*** Opening Entries provided ***

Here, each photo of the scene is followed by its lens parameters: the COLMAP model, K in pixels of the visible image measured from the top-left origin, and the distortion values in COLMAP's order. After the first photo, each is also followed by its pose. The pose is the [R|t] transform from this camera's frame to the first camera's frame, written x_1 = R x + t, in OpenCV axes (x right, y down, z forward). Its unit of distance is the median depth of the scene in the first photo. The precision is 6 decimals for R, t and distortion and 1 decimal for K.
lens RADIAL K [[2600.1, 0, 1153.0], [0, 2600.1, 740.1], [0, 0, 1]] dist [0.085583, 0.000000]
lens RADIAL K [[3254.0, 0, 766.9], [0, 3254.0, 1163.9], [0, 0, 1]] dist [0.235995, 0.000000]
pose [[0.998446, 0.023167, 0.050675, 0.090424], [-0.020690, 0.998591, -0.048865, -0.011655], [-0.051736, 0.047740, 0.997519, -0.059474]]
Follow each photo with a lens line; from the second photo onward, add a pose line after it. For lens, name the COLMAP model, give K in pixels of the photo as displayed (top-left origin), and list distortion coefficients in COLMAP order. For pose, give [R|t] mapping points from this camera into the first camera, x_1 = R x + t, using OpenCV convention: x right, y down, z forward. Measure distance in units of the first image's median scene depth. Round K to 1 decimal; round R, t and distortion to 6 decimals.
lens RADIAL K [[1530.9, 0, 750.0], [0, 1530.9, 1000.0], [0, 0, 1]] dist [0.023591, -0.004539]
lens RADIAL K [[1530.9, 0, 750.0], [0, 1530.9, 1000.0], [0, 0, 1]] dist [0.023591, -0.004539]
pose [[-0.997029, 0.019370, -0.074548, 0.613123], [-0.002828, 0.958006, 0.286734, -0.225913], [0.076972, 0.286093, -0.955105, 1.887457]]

*** Closing Entries provided ***

- Work item -
Please copy the line that contains "Follow each photo" and each line after it through the end of the records, exactly, and no other lines.

- Completed exercise -
Follow each photo with a lens line; from the second photo onward, add a pose line after it. For lens, name the COLMAP model, give K in pixels of the photo as displayed (top-left origin), and list distortion coefficients in COLMAP order. For pose, give [R|t] mapping points from this camera into the first camera, x_1 = R x + t, using OpenCV convention: x right, y down, z forward. Measure distance in units of the first image's median scene depth. Round K to 1 decimal; round R, t and distortion to 6 decimals.
lens RADIAL K [[1530.9, 0, 750.0], [0, 1530.9, 1000.0], [0, 0, 1]] dist [0.023591, -0.004539]
lens RADIAL K [[1530.9, 0, 750.0], [0, 1530.9, 1000.0], [0, 0, 1]] dist [0.023591, -0.004539]
pose [[-0.997029, 0.019370, -0.074548, 0.613123], [-0.002828, 0.958006, 0.286734, -0.225913], [0.076972, 0.286093, -0.955105, 1.887457]]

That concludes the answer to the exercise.